WHAT TO DO - Write the next part of the blog text of jokes and posts, starting after its final sentence.

Wearily, he reached across, held her hand for a second, then tried to get back to sleep.

A few moments later she said, “Then you used to kiss me.”

Mildly irritated, he reached across, gave her a peck on the cheek and settled down to sleep.

Thirty seconds later she said, “Then you used to bite my neck.”

Angrily, he threw back the sheets and got out of bed.

“Where are you going?” she asked.

“To get my teeth!”

A Trip to the Farm

A couple took their son, Johnny, to the country to visit a farm.

“Mommy, what’s that long thing on the horse?” he asked.

“That’s the tail, dear,” she replied.

“No, not that. What’s that long thing that’s hanging between the horse’s legs?” asked Johnny.

Embarrassed, the mother replied, “Oh, it’s nothing, son.” She then left to visit with the farmer’s wife.

While she was gone, the Johnny turned to his father and asked, “Daddy, what’s that long thing hanging between the horse’s legs?”

“That’s the horse’s penis, son,” explained the father.

“Well, why did mommy say it was nothing?” Johnny asked.

Taking a deep breath, Johnny father proudly replied, “I’ve spoiled that woman, son!”

Two Bodies in the Bed

Having been out of town for a few days, Margot came home late one night and quietly opened the door to her bedroom so as not to awaken her husband.

In the dim light, she noticed the distinct outline of two bodies in the bed instead of just one.

She reached behind the dresser and pulled out a baseball bat. With a blind fury she began beating the bed as hard as she could. Once the two bodies had stopped moaning and writhing, she dropped the bat on the floor and went to the kitchen to have a drink.

As she staggered into the kitchen, she was shocked to see her husband sitting there, reading a magazine.

“Oh hi, Darling,” he said, “Your parents house is being fumigated, so l invited them stay here and sleep in our room.”

Sunday, June 4, 2017

Meta Analysis

By now you’re probably beginning to notice a pattern. This is the paragraph where I start some diatribe about something that gets under my skin. No one should ever read this stuff, but for some reason you do.

The second paragraph is where I go into a little more detail, then start to backpedal by saying something like, “maybe I’m overreacting”. You’ve probably also realized you’ve seen this meta analysis someplace else on the internet, because nothing on the internet is original anymore. If you’re still reading this garbage I have no pity on you.

Collected data:
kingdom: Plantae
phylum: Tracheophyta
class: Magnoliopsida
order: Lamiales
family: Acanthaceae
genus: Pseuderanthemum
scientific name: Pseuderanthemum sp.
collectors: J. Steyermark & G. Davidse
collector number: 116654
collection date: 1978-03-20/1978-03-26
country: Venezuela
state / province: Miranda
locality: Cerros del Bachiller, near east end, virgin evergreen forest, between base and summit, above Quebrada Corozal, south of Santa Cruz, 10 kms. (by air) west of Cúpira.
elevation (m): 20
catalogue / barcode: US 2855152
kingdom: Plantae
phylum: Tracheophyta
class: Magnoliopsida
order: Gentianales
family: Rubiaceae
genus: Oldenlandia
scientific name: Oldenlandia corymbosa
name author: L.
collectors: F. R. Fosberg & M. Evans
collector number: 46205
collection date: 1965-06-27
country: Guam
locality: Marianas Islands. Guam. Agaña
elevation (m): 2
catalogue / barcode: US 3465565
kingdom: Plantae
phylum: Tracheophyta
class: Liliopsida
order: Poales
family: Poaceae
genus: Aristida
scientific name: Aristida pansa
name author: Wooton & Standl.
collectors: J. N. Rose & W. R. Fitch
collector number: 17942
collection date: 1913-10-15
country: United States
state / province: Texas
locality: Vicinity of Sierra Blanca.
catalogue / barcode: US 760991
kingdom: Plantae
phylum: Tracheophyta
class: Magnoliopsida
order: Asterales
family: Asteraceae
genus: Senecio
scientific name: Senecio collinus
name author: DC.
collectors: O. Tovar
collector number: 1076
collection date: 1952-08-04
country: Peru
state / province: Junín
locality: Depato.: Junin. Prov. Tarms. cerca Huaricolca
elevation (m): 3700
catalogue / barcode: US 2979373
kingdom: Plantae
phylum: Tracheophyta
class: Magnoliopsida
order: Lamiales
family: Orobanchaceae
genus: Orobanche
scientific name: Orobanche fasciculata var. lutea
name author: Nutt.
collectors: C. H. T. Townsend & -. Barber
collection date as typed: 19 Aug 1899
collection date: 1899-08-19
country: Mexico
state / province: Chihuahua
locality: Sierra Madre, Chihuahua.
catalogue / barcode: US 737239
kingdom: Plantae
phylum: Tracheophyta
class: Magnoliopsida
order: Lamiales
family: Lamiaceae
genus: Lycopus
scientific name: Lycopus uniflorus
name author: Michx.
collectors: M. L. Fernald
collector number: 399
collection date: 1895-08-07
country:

WRITTEN ANSWER -
By this point all intelligent cohesion is lost, and I’m just rambling aimlessly. If you think there is any sense to this crap, that’s all you. That’s just you projecting your own nonsensical beliefs on meaningless filler that I typed.

Finally, I show the poor reader a little compassion and wrap things up. It doesn’t really resolve anything, even if it claims it does, and your life is somehow 15 minutes shorter after reading a blog post that only took a minute to read. As always, I’ll finish this with my customary closing.

Pax,

-f2x

ps: Thanks for hanging in there with me. We’ve got more jokes coming every Monday through Friday, and I’m doing my best to make sure that PitP is published every Saturday. I love you guys! See you again soon!

Home Early

A police officer, though scheduled for all night duty at the station, was relieved of duty early and arrived home four hours ahead of schedule, at 2 in the morning. Not wanting to wake his wife, he undressed in the dark, crept into the bedroom and started to climb into bed.

Just then, his wife sleepily sat up and said, “Mike, dearest, would you go down to the all-night drug store on the next block and get me some aspirin? I’ve got a splitting headache.”

“Certainly, honey,” he said, and feeling his way across the dark room, he got dressed and walked over to the drug store.

As he arrived, the pharmacist looked up in surprise, “Say,” said the druggist, “I know you. Aren’t you a policeman? Officer Fenwick, right?”

“Yeah, so?” said the officer.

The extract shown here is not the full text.